The plaintiff’s position was supported by an amicus brief submitted by the Consumer Financial Protection Bureau and Federal Trade Commission. The regulators argued that the court should reject the district court’s exception holding that furnishers need not investigate frivolous indirect disputes because the statutory language requires furnishers to investigate all indirect disputes — arguing that Congress would have written in an exception for frivolous disputes if they intended to include one. The amicus brief claimed that the FCRA already protects furnishers from frivolous disputes by allowing CRAs to determine whether a dispute is frivolous prior to notifying a furnisher.
Under § 1681s-2(b) of FCRA, after receiving notice of an indirect dispute from a CRA, the furnisher must investigate the disputed information, review all relevant information provided, and report the results of the investigation to the CRA. The court of appeals found that, unlike direct disputes, the FCRA does not provide an exception for furnishers to decline to investigate indirect disputes deemed to be frivolous:
The FCRA is not ambiguous on this point. It expressly states that if a [CRA] ‘reasonably determines that [an indirect] dispute . . . is frivolous or irrelevant,’ it is not required to continue with its investigation. 15 U.S.C. § 1681i(a)(3)(A). Similarly, when a furnisher receives a direct dispute, the FCRA clearly provides that the furnisher is not required to investigate so long as it ‘reasonably determines that the dispute is frivolous or irrelevant.’ Id. § 1681s-2(a)(8)(F)(i). The statute is structured such that, in these parallel provisions, the party that first receives the dispute from the consumer retains explicit discretion to discontinue its investigation should the consumer’s dispute appear frivolous or irrelevant. Meanwhile, Section 1681s-2(b), which governs ‘duties of furnishers of information upon notice of a dispute’ from a [CRA], charges furnishers with a duty to investigate indirect disputes forwarded to them by the agencies, without providing for any similar exception.

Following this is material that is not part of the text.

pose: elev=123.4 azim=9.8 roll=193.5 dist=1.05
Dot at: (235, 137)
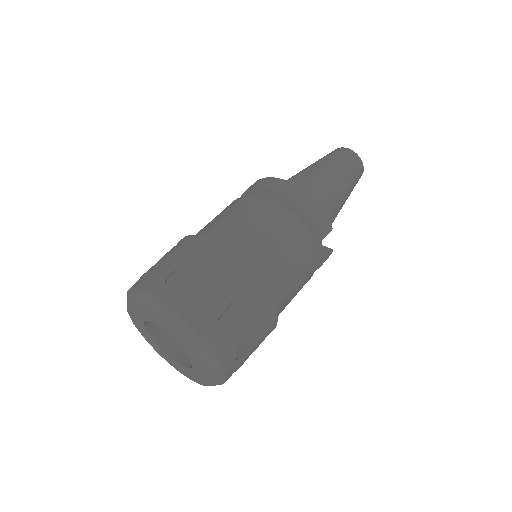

The court of appeals found that enforcing the FCRA according to its terms would produce “no unreasonable results.” For direct disputes, furnishers can perform a preliminary review for frivolousness. As for indirect disputes, Congress provided a “filtering mechanism” by setting up the CRAs to terminate their investigation of a dispute if they reasonably determined it was frivolous or irrelevant. For these reasons, the court of appeals concluded that the collection agency had a duty to investigate the plaintiff’s indirect complaint, regardless of his purported failure to supplement with additional information, or the fact that he had previously submitted a direct dispute that had been deemed frivolous. The court reversed the district court’s grant of summary judgment to the defendants and remanded the case for evaluation of the reasonableness of the collection agency’s investigation into the plaintiff’s indirect dispute under the FCRA.
While the court ultimately sided with the plaintiff’s position on the furnisher’s obligation to investigate all indirect disputes, it stated in a footnote that it declined to comment on the argument that a CRA has no duty to notify a furnisher of an indirect dispute that the CRA has deemed frivolous. In other words, while the court recognized that an indirect dispute deemed frivolous by a CRA pursuant to § 1681i(a)(3)(A) may abrogate the CRA’s responsibility to investigate further, the court declined to opine on whether that determination also abrogated its responsibility to forward the indirect dispute to a furnisher pursuant to § 1681i(a)(2).